▶ **Exercise data**:
=== Begin Enclosure ===
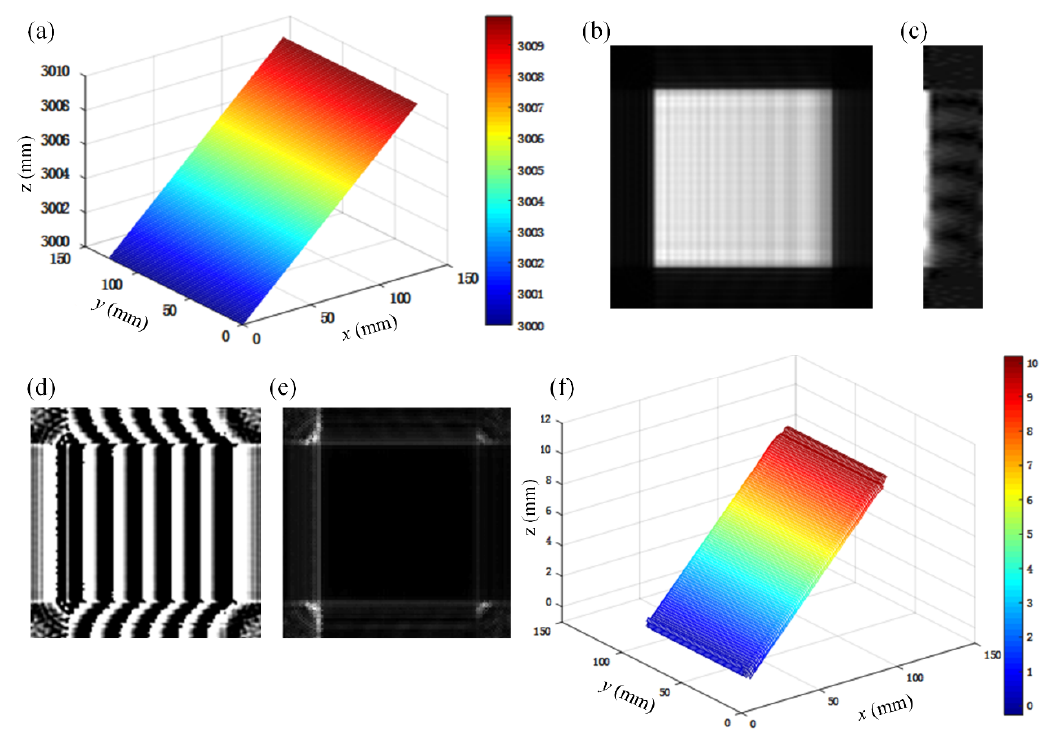
Figure 4. Range distribution experiment of inclined plane. ( a ). The inclined plane model diagram. ( b ). Range projection amplitudes obtained from traditional 3D reconstruction. ( c ). Reconstruction side view. ( d ). The phase wrapping diagram. ( e ). The phase quality diagram. ( f ). Reconstruction results obtained by phase unwrapping.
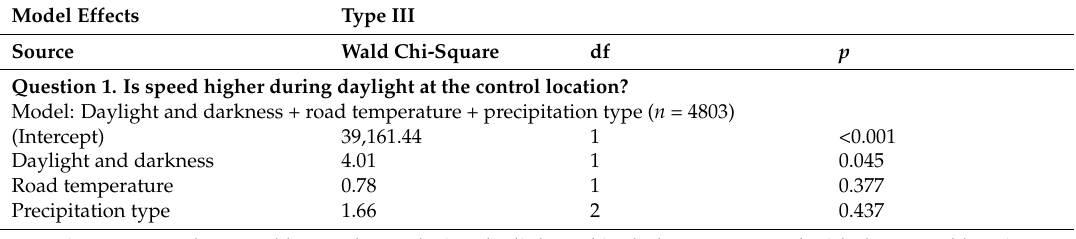
Table 2. Main results from the generalised linear models testing significance of the independent variables for the dependent variable (vehicle speed) for the different models (for more information see data analyses in materials and methods). Parameter estimates from the models are shown in Table 3. Hypothesis questions 1–4 are also shown in the table. D = Daylight and darkness, RT = Road temperature, P = Precipitation type. p = significance level, df = degrees of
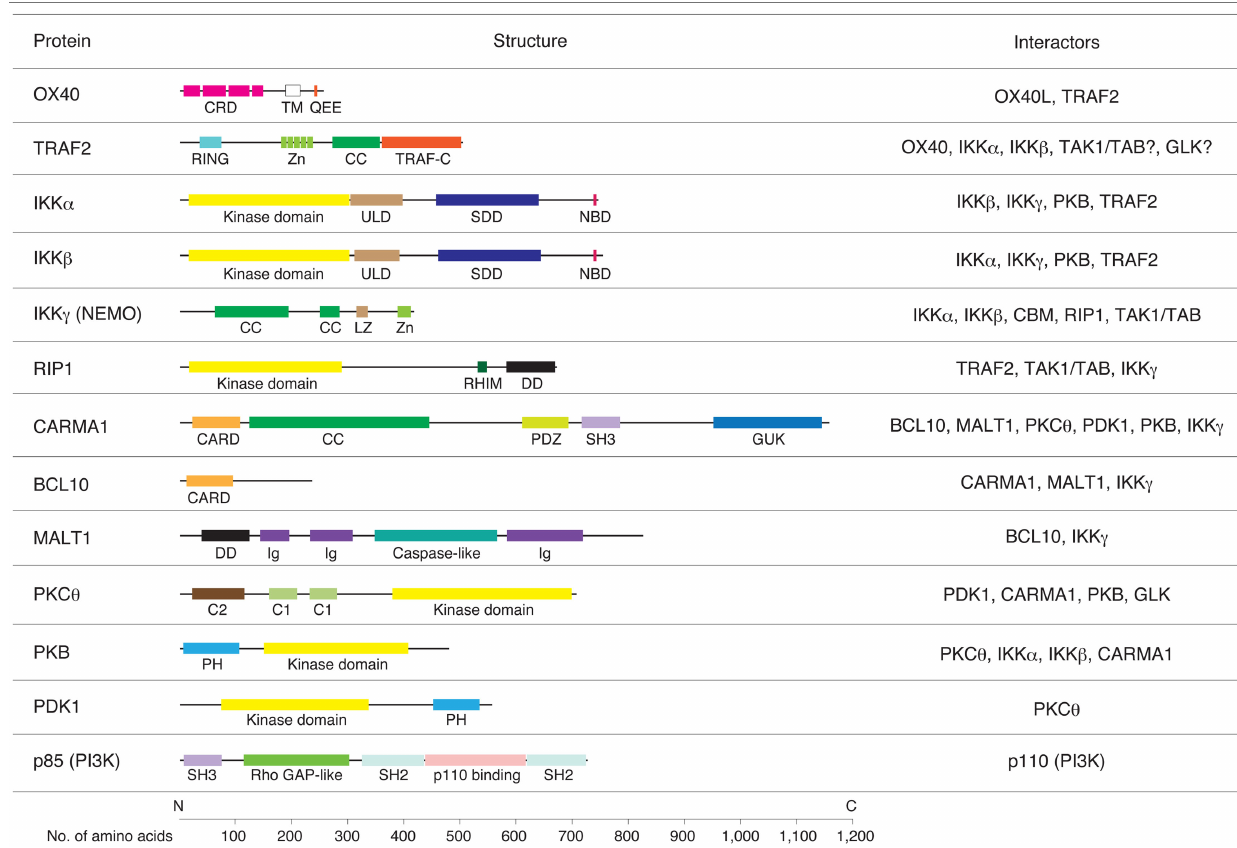
Table 1 | Proteins involved in the OX40 signalosome a,b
=== End Enclosure ===
▶ **Instructions to follow**: If a line in the data above holds the string "Table", copy it.

▶ **Exercise answer**:
Table 2. Main results from the generalised linear models testing significance of the independent variables for the dependent variable (vehicle speed) for the different models (for more information see data analyses in materials and methods). Parameter estimates from the models are shown in Table 3. Hypothesis questions 1–4 are also shown in the table. D = Daylight and darkness, RT = Road temperature, P = Precipitation type. p = significance level, df = degrees of
Table 1 | Proteins involved in the OX40 signalosome a,b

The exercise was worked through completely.